** TEXT SECTION follows **
Still happy in Bhutan!
This country is something really special. I have not met a person yet that isn't nice, smiling, seemingly content. When I asked my guide about GNH, she said she thinks it really is working, and her best guess is that 70% of the citizens are really happy. I believe that, when in town or driving around the country it seems like there is a true like of life, and contentment.
The country is the least developed of all that we have visited. Infrastructure is poor, roads torn up, conditions of the hotels, pay is low, etc... Yet, that doesn't seem to matter, the citizens have family, friends, and homes, that is enough. It gives you a reality check that emphasizes you don't need a lot of stuff to be happy. I am not going to run home and put the Harley up for sale, but I will think about the next time I want to make a unnecessary purchase. Friends , family, and homes, a good recipe for happiness, it works here.
I went to a farmhouse and had a hot stone bath in a falling apart shed behind the house. It was awesome, they take cold water from the river and fill up a wooden box/tub with the water and then start taking big rocks out of the fire and placing in the end of the tubs. It heats up the tubs pretty quickly and then you hop in. If you want it hotter they bring in more rocks. It was a really cool experience, very third world, dirty, possibly amoeba infested, but well worth it. After the soak, I had a home cooked meal at the farmhouse with my guides, a couple from Singapore and the host family. We learned a lot of traditions that are worth sharing.
You sit on the floor in a circle, use your hands to eat, no utensils, and talk and tell jokes. It is a family affair, and parents, kids, grandkids, etc are all expected to make each meal.
First we had "yak butter", a salty warm tea like drink made from yaks milk ...... Enough said about that one.
Then we had Ara, the alcoholic drink common here, a rice wine with butter and fried egg. It was powerful and could be a game changer if you drank more than 2 glasses.
On to the food, first you take 2 drops of yak butter and rub on your hands, then you take some rice and roll it around your hands to pick up the dirt. Because of the bath my rice stayed white, but some of the other peoples rice turned dark brown. An effective way to clean your hands before a meal.
** End of TEXT SECTION **
* WHAT YOU WILL DO
1. Restate the passage of the Bhutan travel account that begins with "I went to a" and ends with "make each meal.", renaming "farmhouse" to "homestead" each time it occurs.
2. Carry on the Bhutan travel account from the point at which it stops.
** DATASET EXTRACT follows **
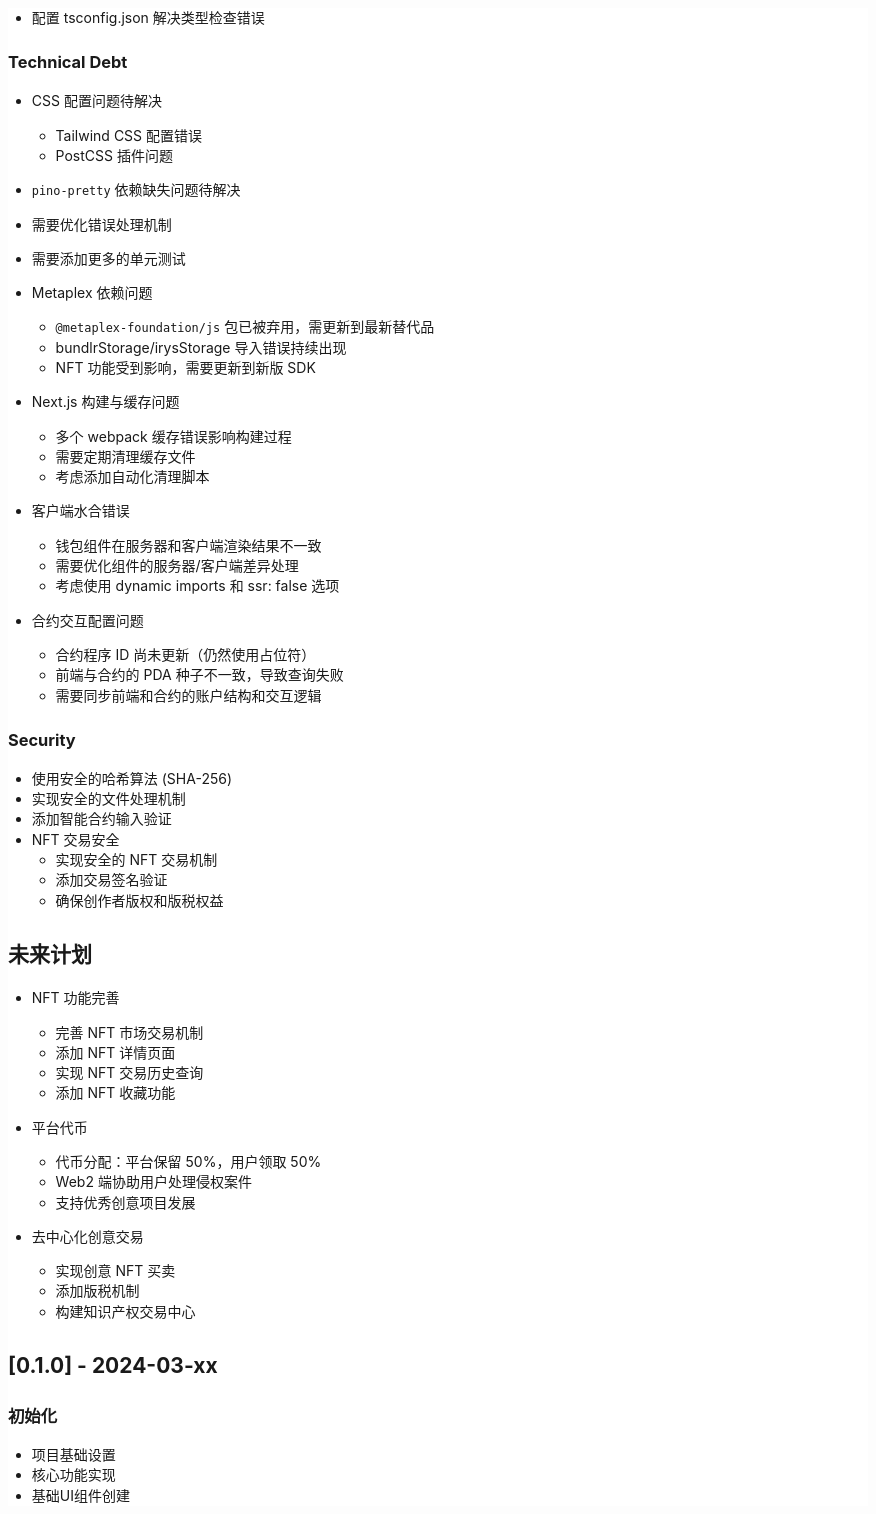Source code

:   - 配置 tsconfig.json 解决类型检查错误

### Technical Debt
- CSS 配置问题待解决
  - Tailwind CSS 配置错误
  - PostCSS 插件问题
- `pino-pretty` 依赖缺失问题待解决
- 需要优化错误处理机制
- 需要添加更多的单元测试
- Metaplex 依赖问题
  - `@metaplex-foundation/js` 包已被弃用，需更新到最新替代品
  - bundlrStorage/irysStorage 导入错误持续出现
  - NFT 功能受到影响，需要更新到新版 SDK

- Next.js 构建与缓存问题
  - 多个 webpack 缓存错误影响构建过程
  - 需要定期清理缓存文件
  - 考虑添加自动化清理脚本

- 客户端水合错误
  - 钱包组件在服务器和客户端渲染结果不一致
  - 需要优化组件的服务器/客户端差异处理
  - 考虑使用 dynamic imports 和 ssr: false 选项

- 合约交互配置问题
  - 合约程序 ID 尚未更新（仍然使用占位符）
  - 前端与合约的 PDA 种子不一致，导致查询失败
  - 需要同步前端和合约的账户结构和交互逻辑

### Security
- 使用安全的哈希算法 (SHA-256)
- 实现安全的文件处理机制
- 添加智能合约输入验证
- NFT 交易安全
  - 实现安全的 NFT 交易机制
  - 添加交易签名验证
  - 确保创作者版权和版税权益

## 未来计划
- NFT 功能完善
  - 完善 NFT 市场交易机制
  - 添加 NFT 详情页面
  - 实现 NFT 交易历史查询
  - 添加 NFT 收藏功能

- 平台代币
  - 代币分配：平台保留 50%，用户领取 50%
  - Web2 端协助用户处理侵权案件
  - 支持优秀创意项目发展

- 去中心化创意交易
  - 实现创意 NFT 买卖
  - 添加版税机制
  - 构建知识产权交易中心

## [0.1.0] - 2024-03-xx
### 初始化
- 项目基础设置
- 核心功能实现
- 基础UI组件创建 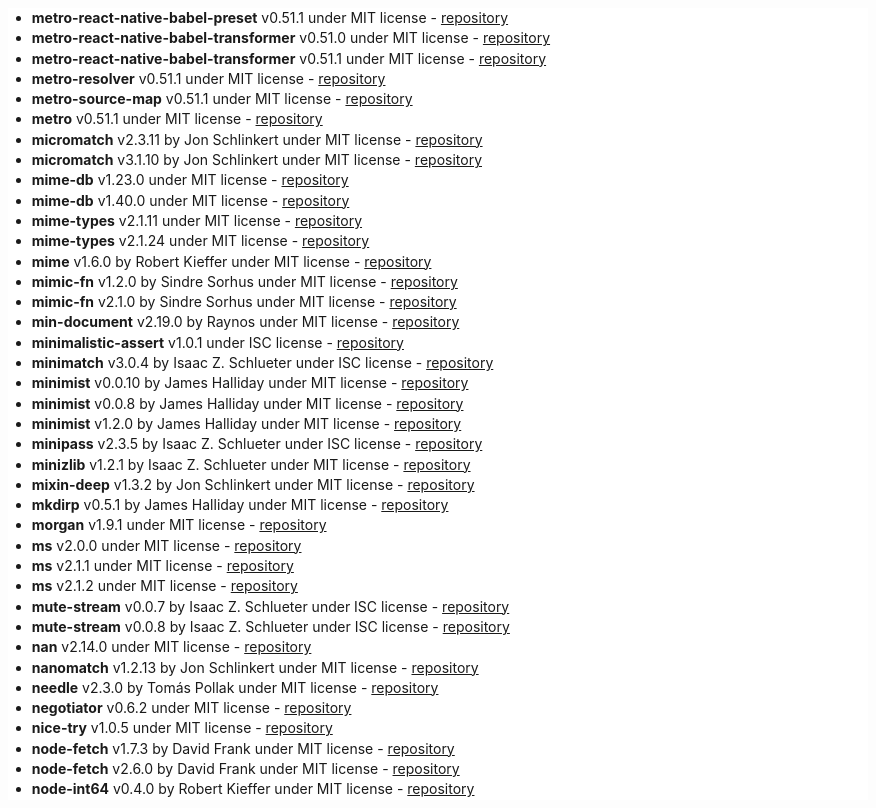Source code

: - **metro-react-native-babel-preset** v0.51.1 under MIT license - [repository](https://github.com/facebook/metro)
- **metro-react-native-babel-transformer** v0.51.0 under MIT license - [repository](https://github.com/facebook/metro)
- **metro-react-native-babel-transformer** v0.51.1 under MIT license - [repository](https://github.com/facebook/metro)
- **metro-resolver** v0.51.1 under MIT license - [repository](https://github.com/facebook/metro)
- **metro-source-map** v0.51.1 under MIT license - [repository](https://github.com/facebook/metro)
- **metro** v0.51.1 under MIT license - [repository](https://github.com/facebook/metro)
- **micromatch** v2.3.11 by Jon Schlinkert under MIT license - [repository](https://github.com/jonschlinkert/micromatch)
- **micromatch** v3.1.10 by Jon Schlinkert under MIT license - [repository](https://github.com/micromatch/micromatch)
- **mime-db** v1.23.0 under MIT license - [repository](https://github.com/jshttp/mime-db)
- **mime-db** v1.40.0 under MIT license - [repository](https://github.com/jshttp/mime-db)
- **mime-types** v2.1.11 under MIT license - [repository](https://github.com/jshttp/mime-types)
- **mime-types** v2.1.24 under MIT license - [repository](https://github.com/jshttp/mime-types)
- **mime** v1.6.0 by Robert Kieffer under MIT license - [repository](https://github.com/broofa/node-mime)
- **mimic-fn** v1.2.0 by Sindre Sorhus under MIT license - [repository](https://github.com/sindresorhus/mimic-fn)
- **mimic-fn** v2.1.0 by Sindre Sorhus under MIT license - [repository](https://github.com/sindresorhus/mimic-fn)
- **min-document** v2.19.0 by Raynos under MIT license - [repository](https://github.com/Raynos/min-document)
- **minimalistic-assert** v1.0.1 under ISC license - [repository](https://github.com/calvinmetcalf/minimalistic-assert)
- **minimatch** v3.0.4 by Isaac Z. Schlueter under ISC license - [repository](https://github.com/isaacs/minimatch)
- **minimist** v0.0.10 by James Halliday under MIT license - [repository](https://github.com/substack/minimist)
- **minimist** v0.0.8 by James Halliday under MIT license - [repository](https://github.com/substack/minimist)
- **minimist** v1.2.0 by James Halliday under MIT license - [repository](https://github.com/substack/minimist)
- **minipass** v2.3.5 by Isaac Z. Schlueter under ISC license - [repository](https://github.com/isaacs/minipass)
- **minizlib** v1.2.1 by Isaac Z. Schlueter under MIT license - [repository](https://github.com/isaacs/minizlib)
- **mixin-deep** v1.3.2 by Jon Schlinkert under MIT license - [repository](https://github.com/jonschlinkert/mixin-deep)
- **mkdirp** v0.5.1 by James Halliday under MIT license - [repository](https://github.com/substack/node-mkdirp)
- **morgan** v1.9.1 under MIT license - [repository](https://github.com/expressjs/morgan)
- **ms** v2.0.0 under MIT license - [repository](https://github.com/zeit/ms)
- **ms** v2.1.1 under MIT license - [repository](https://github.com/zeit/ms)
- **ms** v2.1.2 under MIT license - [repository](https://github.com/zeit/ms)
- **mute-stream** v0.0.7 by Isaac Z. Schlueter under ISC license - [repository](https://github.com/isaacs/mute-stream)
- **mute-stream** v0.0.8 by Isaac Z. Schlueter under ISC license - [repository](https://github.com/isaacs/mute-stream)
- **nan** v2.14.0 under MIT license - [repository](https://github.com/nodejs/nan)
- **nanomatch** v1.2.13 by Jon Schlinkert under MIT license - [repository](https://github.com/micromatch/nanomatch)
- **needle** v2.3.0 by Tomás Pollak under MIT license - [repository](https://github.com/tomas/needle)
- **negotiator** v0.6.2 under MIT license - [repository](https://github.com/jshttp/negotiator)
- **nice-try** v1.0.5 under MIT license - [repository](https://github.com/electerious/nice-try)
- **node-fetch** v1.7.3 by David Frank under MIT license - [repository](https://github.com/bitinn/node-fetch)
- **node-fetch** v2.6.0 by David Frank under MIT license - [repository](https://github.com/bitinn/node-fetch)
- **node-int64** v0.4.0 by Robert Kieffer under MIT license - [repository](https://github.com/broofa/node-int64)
** End of DATASET EXTRACT **
* TASK RESULTS
1.
I went to a homestead and had a hot stone bath in a falling apart shed behind the house. It was awesome, they take cold water from the river and fill up a wooden box/tub with the water and then start taking big rocks out of the fire and placing in the end of the tubs. It heats up the tubs pretty quickly and then you hop in. If you want it hotter they bring in more rocks. It was a really cool experience, very third world, dirty, possibly amoeba infested, but well worth it. After the soak, I had a home cooked meal at the homestead with my guides, a couple from Singapore and the host family. We learned a lot of traditions that are worth sharing.
You sit on the floor in a circle, use your hands to eat, no utensils, and talk and tell jokes. It is a family affair, and parents, kids, grandkids, etc are all expected to make each meal.

2.
The mother then gives the guests a plateful of rice and starts passing around the dishes. We had asparagus and ferns, really good, beef with carrots, vegetables, and potatoes and cheese. Food has been excellent here. The traditional food is super crazy spicey, life changing spicy. I tried the spicy dishes at a couple of meals, bad choice on my part. They are aware of the western palate and de-spice everything but one dish at each meal. Holy crazy spice they eat here. The chili sauce they put on everything is ridiculous, just a heads up in case you ever visit.
After dinner everyone say goodbye and safe travel wishes, etc. It felt really good to be included in something like this, it affirms why we are doing this trip, to learn about other cultures, customs and people.
After we ate my driver and I went out for a night on the town. A night in Paro, a mountain town of about 20k people is interesting. Mine started out at a local bar where we played snooker and had a beer, we then went to one of the most interesting things I have seen on the trip, a Bhutanese gentleman's club. Its about as polar opposite something could be from an American version. There is a stage and bench seats facing the stage. Women, they are paid a monthly salary, no tips, dance to traditional songs. The unique part is that they are wearing full traditional clothing, long flor length dress, long heavy jackets, and sashes around the waist. There is No skin showing but the hands and face, and the traditional dances are not meant to seduce, but rather remind people of there local dances, men and women will get up and perform the dances on stage, everyone has a great time and it is good wholesome fun. Wow, what a refreshing version of entertainment. After 10 or so songs we went to the "disco party"' thats what they call dance clubs. It was a room about 25 x 25' a few lazer lights, probably not approved or good for the eyes, and a DJ. It was really fun and I even got a few dance moves going. I was the only non Bhutanese there, I actually think I was the only non Bhutanese there ever. Not a lot of foriegners like to see the real Bhutan apparently, my guide said I am one of the few that has liked to see things besides just the temples and monasteries, I like knowing that! After a few songs the power went out! I mean out in the whole city, not a single light as far as you could see, except people's cell phones to try to find the way out. No one complained or yellEd for their money back, just simply went about leaving and existing. It was an awesome way to end a terrific visit to a country that showed me you can be happy and exist in a place without unnecessary things or even electricity.
There is not a single fast food restaurant, no McDonalds, KFC, or pizza hut, not even a Starbucks??? There is no business from the outside that I saw, no chains or boring concept restaurants. The democracy was started in 2009 by the current king ( the 5th king) and is still learning to change from a monarchy, they are in a process of changing, TV's were introduced in 2004, and the Internet was allowed in 2008. I just hope it retain its beautiful culture, identity, and way of life.
For some reason the people that travel to Bhutan are older and family travelers to the country are rare, my guide told me, foreign kids are very rarely visiting, that is a shame. If you ever get an opportunity to visit Bhutan, you need to do it! This is a country that I fear will succumb to western influences and change drastically over the next 10 years, and that makes me very sad. I would love to share this with family and friends and see how they felt while here, if their experience is as fulfilling as mine has been. This is my happy place!
I bought a bumper Sticker that says "I love Bhutan", it will be the only one I put on my car, and it will make me feel Gross National Happiness each time I see it!